=== Record extracts ===

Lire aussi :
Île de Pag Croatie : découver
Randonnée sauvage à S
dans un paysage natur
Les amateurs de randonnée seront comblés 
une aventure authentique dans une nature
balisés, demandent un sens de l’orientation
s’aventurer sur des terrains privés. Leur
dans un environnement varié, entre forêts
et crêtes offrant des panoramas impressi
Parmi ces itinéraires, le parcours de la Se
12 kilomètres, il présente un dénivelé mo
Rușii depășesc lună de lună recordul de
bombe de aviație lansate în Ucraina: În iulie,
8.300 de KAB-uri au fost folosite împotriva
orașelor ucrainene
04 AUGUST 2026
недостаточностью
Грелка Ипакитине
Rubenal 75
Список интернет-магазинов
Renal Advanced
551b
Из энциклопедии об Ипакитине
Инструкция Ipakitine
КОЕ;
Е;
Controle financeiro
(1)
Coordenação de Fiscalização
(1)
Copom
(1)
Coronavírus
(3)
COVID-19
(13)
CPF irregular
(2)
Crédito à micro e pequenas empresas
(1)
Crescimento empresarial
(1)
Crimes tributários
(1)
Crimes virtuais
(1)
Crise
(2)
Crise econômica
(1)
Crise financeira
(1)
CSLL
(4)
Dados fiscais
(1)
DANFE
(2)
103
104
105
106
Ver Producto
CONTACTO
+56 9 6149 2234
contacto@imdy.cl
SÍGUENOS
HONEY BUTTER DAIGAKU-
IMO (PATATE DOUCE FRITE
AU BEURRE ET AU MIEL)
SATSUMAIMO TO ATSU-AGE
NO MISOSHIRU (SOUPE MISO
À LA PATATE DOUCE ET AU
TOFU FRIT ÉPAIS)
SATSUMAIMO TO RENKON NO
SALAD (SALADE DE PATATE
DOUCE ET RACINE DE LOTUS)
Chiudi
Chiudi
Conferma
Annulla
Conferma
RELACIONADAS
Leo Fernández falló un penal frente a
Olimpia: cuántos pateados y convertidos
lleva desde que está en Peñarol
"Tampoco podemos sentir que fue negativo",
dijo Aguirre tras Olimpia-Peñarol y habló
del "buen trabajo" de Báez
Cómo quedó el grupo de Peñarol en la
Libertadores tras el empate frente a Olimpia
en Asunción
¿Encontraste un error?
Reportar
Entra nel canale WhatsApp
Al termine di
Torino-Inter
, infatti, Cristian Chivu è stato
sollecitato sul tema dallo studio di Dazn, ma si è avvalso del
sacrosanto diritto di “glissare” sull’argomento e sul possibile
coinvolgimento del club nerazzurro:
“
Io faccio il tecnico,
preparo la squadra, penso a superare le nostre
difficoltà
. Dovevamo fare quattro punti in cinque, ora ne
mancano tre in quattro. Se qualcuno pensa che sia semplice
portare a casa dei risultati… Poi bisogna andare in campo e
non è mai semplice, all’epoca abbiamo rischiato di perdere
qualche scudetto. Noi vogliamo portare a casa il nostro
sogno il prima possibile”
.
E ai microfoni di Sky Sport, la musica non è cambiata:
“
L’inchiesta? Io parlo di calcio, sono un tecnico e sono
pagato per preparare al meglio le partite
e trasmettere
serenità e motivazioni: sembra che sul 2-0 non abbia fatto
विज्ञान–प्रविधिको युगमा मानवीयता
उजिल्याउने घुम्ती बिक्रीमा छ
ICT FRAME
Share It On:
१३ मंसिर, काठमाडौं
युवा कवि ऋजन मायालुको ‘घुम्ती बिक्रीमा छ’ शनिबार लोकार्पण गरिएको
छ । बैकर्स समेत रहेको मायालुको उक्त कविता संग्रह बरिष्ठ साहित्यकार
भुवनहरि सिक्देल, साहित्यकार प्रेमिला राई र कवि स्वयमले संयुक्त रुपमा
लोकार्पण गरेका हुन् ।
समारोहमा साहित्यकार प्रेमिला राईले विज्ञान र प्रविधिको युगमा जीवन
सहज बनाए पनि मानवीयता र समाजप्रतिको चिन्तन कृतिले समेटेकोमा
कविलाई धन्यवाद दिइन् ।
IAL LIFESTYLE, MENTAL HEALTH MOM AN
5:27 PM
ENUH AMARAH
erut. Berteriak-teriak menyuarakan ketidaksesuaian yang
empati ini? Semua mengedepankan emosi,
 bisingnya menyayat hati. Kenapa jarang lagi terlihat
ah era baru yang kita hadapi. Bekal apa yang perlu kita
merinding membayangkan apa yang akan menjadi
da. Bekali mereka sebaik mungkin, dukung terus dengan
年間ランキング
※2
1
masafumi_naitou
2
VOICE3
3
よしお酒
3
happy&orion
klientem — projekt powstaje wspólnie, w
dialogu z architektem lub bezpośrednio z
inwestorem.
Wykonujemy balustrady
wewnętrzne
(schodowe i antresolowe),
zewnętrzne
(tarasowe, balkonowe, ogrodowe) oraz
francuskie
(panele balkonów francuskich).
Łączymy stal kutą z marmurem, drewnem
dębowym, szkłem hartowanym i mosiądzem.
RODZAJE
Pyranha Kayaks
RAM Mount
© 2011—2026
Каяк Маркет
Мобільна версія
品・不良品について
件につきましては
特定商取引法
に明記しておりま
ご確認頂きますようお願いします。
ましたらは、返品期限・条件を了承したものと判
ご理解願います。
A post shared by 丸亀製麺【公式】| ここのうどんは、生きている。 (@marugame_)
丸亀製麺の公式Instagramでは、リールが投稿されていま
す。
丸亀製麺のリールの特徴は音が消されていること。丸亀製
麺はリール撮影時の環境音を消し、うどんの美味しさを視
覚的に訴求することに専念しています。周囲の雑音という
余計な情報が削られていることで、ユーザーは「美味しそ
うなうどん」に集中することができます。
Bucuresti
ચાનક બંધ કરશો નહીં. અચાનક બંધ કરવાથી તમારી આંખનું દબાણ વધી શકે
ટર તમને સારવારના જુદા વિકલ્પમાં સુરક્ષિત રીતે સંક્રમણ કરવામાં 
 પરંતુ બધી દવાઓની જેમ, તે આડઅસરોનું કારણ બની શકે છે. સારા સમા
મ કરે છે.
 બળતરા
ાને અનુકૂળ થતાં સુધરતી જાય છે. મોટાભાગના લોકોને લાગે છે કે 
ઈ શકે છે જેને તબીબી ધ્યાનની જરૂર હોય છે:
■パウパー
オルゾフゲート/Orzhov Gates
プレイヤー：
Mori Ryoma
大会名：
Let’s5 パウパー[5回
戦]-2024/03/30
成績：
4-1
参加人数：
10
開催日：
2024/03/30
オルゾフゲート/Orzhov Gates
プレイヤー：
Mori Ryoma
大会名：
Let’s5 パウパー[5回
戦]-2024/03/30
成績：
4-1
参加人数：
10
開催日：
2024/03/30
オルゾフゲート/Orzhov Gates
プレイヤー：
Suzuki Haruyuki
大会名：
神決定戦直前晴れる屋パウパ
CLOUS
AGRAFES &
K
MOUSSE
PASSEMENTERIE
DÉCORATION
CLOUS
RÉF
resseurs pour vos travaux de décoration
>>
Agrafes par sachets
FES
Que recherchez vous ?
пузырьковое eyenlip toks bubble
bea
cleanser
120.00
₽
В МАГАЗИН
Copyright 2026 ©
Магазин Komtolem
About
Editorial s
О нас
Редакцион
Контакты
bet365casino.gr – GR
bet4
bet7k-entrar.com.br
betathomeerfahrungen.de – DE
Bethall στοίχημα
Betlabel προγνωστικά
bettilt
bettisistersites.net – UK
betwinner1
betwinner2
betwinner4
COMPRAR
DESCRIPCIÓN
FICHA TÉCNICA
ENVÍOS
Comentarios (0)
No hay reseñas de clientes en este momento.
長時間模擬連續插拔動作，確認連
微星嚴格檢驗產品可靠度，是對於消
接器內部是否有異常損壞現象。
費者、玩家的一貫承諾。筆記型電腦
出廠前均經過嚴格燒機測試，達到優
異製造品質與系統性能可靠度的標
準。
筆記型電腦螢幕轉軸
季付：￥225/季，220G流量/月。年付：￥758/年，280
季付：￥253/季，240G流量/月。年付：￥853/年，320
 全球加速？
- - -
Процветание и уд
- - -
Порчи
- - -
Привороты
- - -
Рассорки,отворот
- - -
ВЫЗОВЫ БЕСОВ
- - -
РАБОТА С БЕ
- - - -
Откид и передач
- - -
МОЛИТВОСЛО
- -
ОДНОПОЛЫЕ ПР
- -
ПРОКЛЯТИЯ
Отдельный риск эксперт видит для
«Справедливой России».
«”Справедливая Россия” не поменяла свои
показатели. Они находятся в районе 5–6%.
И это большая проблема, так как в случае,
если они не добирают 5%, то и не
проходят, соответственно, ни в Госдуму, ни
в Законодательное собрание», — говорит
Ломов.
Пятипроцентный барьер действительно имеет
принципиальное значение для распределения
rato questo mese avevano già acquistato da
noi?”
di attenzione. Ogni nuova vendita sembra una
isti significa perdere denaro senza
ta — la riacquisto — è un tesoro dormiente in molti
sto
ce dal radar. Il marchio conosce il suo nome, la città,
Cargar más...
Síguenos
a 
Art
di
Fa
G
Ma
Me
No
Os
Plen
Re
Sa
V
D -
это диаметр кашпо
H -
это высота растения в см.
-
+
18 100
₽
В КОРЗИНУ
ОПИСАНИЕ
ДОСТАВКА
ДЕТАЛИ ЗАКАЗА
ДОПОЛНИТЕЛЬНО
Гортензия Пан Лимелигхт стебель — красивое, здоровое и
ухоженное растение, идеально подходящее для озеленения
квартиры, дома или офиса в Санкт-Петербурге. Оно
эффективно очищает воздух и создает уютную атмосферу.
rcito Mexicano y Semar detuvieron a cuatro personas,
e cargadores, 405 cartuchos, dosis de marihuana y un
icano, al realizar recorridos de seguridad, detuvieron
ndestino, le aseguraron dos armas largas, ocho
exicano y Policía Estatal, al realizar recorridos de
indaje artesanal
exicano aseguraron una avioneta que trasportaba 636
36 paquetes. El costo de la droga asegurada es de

===

- **What is required**:
Take the line containing "rcito Mexicano y" and each line after it up to the last line of the listing, and print them exactly.

- **Reply to the task**:
rcito Mexicano y Semar detuvieron a cuatro personas,
e cargadores, 405 cartuchos, dosis de marihuana y un
icano, al realizar recorridos de seguridad, detuvieron
ndestino, le aseguraron dos armas largas, ocho
exicano y Policía Estatal, al realizar recorridos de
indaje artesanal
exicano aseguraron una avioneta que trasportaba 636
36 paquetes. El costo de la droga asegurada es de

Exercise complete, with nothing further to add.